期刊名称:Proceedings of the National Academy of Sciences
印刷版ISSN:0027-8424
电子版ISSN:1091-6490
出版年度:2022
卷号:119
期号:2
DOI:10.1073/pnas.2023340118
语种:English
出版社:The National Academy of Sciences of the United States of America
摘要:Significance
The smell of coffee is the same whether it is smelled in a coffee shop or grocery shop (different backgrounds), on a hot day or a cold day (different ambient conditions), after lunch or dinner (different temporal contexts), or using a deep inhalation or normal inhalation (different stimulus dynamics). This feat of pattern recognition that is still difficult to achieve in artificial chemical sensing systems is performed by most sensory systems for their survival. How is this capability achieved? We explored this issue. We found that there are two orthogonal ensembles of neurons, one activated during stimulus presence (ON neurons) and one activated after its termination (OFF neurons), and both contribute to this important computation in a complementary fashion.

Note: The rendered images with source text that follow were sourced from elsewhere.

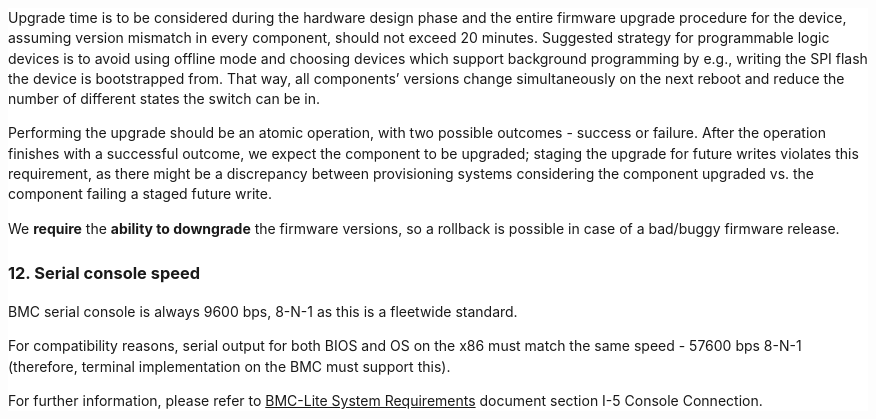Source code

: Upgrade time is to be considered during the hardware design phase and the entire
firmware upgrade procedure for the device, assuming version mismatch in every
component, should not exceed 20 minutes. Suggested strategy for programmable
logic devices is to avoid using offline mode and choosing devices which support
background programming by e.g., writing the SPI flash the device is bootstrapped
from. That way, all components’ versions change simultaneously on the next
reboot and reduce the number of different states the switch can be in.

Performing the upgrade should be an atomic operation, with two possible
outcomes - success or failure. After the operation finishes with a successful
outcome, we expect the component to be upgraded; staging the upgrade for future
writes violates this requirement, as there might be a discrepancy between
provisioning systems considering the component upgraded vs. the component
failing a staged future write.

We **require** the **ability to downgrade** the firmware versions, so a rollback
is possible in case of a bad/buggy firmware release.


### 12.  Serial console speed

BMC serial console is always 9600 bps, 8-N-1 as this is a fleetwide standard.

For compatibility reasons, serial output for both BIOS and OS on the x86 must
match the same speed - 57600 bps 8-N-1 (therefore, terminal implementation on
the BMC must support this).

For further information, please refer to [BMC-Lite System Requirements](../bmc_lite_system_requirements.md)
document section I-5 Console Connection.
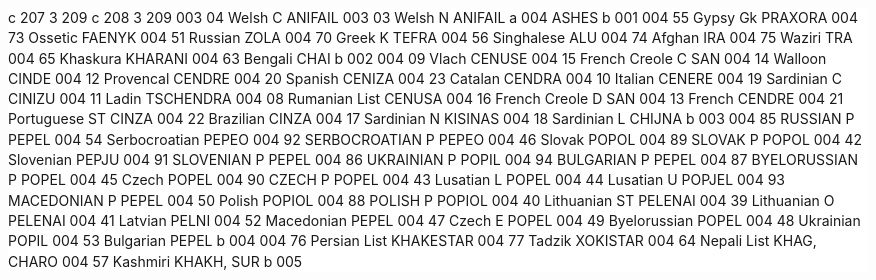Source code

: c                         207  3  209
c                         208  3  209
  003 04 Welsh C         ANIFAIL
  003 03 Welsh N         ANIFAIL
a 004 ASHES
b                      001
  004 55 Gypsy Gk        PRAXORA
  004 73 Ossetic         FAENYK
  004 51 Russian         ZOLA
  004 70 Greek K         TEFRA
  004 56 Singhalese      ALU
  004 74 Afghan          IRA
  004 75 Waziri          TRA
  004 65 Khaskura        KHARANI
  004 63 Bengali         CHAI
b                      002
  004 09 Vlach           CENUSE
  004 15 French Creole C SAN
  004 14 Walloon         CINDE
  004 12 Provencal       CENDRE
  004 20 Spanish         CENIZA
  004 23 Catalan         CENDRA
  004 10 Italian         CENERE
  004 19 Sardinian C     CINIZU
  004 11 Ladin           TSCHENDRA
  004 08 Rumanian List   CENUSA
  004 16 French Creole D SAN
  004 13 French          CENDRE
  004 21 Portuguese ST   CINZA
  004 22 Brazilian       CINZA
  004 17 Sardinian N     KISINAS
  004 18 Sardinian L     CHIJNA
b                      003
  004 85 RUSSIAN P       PEPEL
  004 54 Serbocroatian   PEPEO
  004 92 SERBOCROATIAN P PEPEO
  004 46 Slovak          POPOL
  004 89 SLOVAK P        POPOL
  004 42 Slovenian       PEPJU
  004 91 SLOVENIAN P     PEPEL
  004 86 UKRAINIAN P     POPIL
  004 94 BULGARIAN P     PEPEL
  004 87 BYELORUSSIAN P  POPEL
  004 45 Czech           POPEL
  004 90 CZECH P         POPEL
  004 43 Lusatian L      POPEL
  004 44 Lusatian U      POPJEL
  004 93 MACEDONIAN P    PEPEL
  004 50 Polish          POPIOL
  004 88 POLISH P        POPIOL
  004 40 Lithuanian ST   PELENAI
  004 39 Lithuanian O    PELENAI
  004 41 Latvian         PELNI
  004 52 Macedonian      PEPEL
  004 47 Czech E         POPEL
  004 49 Byelorussian    POPEL
  004 48 Ukrainian       POPIL
  004 53 Bulgarian       PEPEL
b                      004
  004 76 Persian List    KHAKESTAR
  004 77 Tadzik          XOKISTAR
  004 64 Nepali List     KHAG, CHARO
  004 57 Kashmiri        KHAKH, SUR
b                      005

Invariant stimulus recognition is a challenging pattern-recognition problem that must be dealt with by all sensory systems. Since neural responses evoked by a stimulus are perturbed in a multitude of ways, how can this computational capability be achieved? We examine this issue in the locust olfactory system. We find that locusts trained in an appetitive-conditioning assay robustly recognize the trained odorant independent of variations in stimulus durations, dynamics, or history, or changes in background and ambient conditions. However, individual- and population-level neural responses vary unpredictably with many of these variations. Our results indicate that linear statistical decoding schemes, which assign positive weights to ON neurons and negative weights to OFF neurons, resolve this apparent confound between neural variability and behavioral stability. Furthermore, simplification of the decoder using only ternary weights ({+1, 0, −1}) (i.e., an “ON-minus-OFF” approach) does not compromise performance, thereby striking a fine balance between simplicity and robustness.